Frank Ch. Eigler wrote:
>> foreach ([tid, c=@count-, a=@avg++, h=@hist_log] in mystats)
>
> That sort of thing has some promise at abbreviating that excessive
> duplication hunt made an example of in bug #2115.
>
> While this does not address sorting, another related syntactical
> possibility is to infer a "[idx1, idx2]" suffix on undecorated
> occurrences of the indexed array within the body of a foreach:
>
> foreach ([x,y] in thingie)
> total += thingie # implied [x,y]
>
> foreach ([x,y,z] in mystats)
> printf("%d %d %d", @count(mystats), @sum(mystats), @min(mystats))
>
> The latter could be abbreviated further to "@count, @sum, @min", to
> infer the innermost-looped array itself, plus its index tuple.
>
> A later independent optimization could make sure that the translator
> does not emit duplicate array-lookup operations within loops.
Inferring like this would go a long way toward simplifying the language
(from a user perspective). And as you mention, it leaves more
opportunity for optimization.
This can be taken even further if you allow special format characters
(as in _stp_stat_print) - Then your second example could be just:
foreach ([x,y,z] in mystats)
printf("%C %S %m", mystats)
At this point we're not too far from a printa, but manually doing a
foreach lets you sort it.
> Unless I'm mistaken, the current runtime aggregates the whole pmap for
> loops/sorting, even if you want just the top 20. This cost will be
> fully reflected in activity count (bug #1885) at some point. It is
> unlikely to cost much less than the explicit copying loop above.
Yes, it does fully aggregate when you do the foreach. As for cost, I
suspect that will depend on the keys - if you're indexing by one or more
strings I would expect the savings to be more significant.
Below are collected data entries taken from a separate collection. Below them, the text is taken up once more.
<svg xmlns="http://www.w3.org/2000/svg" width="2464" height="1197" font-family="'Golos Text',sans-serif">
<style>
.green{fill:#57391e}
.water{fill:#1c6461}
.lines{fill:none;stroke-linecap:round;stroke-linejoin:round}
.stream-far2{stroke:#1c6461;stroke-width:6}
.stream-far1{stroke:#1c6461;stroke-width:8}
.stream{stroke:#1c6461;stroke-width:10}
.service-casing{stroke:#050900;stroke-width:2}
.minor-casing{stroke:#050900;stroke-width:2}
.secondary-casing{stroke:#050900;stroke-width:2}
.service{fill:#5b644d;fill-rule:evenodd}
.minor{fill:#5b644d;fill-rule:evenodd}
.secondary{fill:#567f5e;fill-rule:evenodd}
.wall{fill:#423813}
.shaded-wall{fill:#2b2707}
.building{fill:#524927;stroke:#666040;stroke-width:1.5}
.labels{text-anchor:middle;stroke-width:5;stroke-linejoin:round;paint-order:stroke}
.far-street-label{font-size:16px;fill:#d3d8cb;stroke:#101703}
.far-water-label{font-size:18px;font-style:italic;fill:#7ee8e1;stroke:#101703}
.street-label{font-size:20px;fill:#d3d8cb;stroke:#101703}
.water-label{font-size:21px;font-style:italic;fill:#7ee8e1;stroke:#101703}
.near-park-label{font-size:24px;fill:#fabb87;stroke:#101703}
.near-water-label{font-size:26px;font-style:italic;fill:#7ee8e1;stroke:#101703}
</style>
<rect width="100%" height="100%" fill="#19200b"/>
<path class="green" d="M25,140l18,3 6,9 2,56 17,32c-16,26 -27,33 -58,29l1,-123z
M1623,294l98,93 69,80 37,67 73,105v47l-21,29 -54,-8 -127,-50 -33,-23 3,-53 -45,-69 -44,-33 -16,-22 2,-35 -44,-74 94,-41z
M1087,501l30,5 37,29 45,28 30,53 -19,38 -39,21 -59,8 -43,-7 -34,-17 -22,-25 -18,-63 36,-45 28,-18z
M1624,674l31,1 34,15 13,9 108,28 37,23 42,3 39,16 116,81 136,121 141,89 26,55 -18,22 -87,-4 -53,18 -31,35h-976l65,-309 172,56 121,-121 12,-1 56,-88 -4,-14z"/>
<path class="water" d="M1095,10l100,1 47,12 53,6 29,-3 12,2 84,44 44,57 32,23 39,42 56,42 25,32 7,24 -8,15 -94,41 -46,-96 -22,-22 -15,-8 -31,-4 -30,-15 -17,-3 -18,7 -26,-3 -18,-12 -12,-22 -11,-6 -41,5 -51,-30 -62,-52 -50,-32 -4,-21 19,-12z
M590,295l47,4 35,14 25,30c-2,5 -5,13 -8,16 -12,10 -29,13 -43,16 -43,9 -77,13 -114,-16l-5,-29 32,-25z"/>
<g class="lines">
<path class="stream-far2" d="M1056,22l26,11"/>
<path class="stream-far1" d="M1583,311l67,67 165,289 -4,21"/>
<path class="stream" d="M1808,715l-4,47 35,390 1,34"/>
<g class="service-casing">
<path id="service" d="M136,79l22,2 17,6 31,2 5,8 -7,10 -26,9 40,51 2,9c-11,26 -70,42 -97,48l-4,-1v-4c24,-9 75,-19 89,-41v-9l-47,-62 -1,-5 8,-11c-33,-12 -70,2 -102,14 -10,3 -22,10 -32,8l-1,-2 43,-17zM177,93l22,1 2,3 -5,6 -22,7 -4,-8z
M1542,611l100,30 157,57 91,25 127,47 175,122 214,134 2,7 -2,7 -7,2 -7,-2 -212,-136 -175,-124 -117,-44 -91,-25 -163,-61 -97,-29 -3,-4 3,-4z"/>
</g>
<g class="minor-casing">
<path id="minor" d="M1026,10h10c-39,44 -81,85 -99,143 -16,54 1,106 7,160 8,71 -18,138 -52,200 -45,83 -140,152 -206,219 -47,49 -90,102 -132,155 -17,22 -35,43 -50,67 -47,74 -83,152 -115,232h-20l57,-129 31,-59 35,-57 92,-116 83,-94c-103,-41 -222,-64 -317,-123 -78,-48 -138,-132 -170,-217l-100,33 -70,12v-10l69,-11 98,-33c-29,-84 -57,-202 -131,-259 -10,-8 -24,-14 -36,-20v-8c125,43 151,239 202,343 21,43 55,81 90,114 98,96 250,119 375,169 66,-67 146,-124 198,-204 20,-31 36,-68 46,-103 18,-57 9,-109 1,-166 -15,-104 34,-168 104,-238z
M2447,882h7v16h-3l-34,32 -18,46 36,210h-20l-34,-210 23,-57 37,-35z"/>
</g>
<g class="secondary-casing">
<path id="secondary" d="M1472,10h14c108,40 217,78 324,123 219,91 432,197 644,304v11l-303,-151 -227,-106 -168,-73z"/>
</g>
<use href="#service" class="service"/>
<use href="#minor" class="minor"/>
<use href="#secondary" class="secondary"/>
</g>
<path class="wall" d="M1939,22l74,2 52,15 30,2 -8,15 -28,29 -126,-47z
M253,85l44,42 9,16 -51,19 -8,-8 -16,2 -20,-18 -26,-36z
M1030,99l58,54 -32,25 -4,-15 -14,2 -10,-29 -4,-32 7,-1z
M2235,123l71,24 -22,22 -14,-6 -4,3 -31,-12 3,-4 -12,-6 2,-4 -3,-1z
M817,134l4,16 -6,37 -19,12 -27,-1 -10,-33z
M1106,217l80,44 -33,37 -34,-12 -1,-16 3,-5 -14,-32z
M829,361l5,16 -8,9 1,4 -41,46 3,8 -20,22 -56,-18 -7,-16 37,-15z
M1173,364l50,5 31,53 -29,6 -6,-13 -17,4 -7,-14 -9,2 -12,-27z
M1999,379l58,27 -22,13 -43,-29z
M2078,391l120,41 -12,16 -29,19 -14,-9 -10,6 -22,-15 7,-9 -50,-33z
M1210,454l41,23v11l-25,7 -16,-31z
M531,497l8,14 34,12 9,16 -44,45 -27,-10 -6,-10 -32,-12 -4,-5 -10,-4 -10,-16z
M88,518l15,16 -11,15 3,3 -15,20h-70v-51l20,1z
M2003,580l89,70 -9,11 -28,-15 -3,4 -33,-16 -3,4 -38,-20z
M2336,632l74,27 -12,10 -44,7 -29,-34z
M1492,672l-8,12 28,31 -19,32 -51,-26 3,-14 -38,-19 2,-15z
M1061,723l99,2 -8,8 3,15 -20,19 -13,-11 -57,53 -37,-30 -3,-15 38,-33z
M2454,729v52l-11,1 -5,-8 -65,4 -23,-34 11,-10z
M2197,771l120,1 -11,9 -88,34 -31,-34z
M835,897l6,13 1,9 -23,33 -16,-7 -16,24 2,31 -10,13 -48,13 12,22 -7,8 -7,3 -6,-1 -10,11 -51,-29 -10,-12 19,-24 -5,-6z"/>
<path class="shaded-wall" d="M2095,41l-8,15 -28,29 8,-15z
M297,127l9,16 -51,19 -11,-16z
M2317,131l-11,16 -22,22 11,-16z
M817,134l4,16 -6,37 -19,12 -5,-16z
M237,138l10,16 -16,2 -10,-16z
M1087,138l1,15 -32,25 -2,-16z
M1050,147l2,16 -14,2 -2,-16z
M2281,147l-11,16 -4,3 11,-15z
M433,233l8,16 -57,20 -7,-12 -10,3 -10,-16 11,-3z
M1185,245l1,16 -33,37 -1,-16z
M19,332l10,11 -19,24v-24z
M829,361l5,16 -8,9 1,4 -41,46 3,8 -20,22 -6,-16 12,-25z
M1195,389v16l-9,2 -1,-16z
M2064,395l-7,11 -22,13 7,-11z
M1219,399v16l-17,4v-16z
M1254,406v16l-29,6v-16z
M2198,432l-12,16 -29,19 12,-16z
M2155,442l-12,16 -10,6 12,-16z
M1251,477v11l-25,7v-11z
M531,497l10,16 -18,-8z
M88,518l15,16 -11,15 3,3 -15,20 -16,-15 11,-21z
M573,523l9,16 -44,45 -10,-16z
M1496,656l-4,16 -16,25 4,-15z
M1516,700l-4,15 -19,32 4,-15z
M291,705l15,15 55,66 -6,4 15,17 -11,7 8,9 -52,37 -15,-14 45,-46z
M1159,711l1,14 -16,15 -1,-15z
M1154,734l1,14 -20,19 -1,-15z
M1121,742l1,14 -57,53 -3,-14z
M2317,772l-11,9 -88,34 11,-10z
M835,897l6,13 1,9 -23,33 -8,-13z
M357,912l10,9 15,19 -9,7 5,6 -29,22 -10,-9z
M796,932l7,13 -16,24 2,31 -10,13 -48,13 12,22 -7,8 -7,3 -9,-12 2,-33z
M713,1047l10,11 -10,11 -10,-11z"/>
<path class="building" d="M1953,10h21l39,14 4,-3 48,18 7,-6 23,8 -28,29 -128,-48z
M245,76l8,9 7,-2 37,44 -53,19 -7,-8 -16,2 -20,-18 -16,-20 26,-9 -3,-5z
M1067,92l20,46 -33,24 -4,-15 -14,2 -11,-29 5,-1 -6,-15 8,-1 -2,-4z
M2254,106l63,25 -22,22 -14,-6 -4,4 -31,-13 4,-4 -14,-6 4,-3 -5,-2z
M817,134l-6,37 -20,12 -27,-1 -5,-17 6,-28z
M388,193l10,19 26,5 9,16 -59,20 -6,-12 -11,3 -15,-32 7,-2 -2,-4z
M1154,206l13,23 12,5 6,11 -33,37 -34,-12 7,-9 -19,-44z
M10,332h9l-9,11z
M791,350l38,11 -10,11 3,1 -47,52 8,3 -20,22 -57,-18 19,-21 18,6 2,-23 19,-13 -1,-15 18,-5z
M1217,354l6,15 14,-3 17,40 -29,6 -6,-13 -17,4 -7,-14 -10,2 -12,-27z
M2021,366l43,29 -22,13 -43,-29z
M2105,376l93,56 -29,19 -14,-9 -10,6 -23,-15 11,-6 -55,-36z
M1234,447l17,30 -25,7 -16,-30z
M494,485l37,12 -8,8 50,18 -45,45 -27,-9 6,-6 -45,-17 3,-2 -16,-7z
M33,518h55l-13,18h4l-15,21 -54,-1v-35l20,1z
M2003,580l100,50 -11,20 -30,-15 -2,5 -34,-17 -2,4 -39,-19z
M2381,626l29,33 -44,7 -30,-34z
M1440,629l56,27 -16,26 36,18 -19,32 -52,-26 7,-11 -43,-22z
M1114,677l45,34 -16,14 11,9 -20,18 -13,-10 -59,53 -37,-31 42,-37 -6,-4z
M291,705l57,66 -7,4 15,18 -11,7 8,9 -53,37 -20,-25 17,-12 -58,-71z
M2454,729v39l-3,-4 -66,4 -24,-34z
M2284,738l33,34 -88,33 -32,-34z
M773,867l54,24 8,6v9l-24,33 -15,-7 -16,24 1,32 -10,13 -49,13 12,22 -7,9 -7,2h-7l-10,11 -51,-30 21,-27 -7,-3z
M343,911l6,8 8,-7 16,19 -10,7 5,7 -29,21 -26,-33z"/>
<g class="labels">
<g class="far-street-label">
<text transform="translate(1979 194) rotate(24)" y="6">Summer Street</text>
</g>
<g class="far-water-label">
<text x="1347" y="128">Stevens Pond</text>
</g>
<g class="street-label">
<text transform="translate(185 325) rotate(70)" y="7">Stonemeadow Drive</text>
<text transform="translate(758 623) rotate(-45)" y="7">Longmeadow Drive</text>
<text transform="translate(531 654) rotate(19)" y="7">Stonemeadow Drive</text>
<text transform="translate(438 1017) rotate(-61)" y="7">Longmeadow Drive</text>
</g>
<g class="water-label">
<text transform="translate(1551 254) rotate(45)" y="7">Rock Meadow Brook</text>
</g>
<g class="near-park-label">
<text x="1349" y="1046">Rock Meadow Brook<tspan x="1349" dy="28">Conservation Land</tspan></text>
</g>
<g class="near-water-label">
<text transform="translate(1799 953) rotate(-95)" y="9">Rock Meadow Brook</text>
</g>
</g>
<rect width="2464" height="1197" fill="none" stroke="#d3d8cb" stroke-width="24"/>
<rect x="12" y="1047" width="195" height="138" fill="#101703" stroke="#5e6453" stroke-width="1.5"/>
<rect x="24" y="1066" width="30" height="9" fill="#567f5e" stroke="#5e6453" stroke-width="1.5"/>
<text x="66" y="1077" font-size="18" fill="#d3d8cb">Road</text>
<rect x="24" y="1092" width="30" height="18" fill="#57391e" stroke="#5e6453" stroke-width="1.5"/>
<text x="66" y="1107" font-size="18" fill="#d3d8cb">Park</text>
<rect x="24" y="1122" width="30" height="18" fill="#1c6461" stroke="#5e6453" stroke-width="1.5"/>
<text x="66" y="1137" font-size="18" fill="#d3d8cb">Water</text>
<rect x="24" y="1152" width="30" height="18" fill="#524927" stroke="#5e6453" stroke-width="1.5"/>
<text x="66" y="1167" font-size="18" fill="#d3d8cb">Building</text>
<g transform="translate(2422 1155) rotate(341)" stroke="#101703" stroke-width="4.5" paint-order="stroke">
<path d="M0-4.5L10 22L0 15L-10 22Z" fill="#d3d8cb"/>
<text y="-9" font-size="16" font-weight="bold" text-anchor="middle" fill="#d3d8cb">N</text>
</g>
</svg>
> I wonder if this behavior makes sorting on statistical values
> sufficiently inefficient that special syntax is not sufficiently
> justified at this point, given that open-coding is possible.
Perhaps, but if we can find a "nice" way to express the sorting it may
still be worth pursuing...
>>>> Along the same lines, it would be extremely useful to be able to do
>>>> "cascading" sort - i.e. sort by more than one field.
>>>
>>> [...]
>>> foreach ([x1+, x2--, y2+++] in array----) { ... }
>>
>> That's not a bad suggestion, though I think it's not obvious in which
>> order the cascading happens. [...]
>
> I guess we'd pick and document one of the two interpretations.
Another possible syntax choice could be:
foreach([x, y, z] in array sorted [@count-, x+, z-])
Thus the sorting order is explicit. Ascending (+) could be implied.
Josh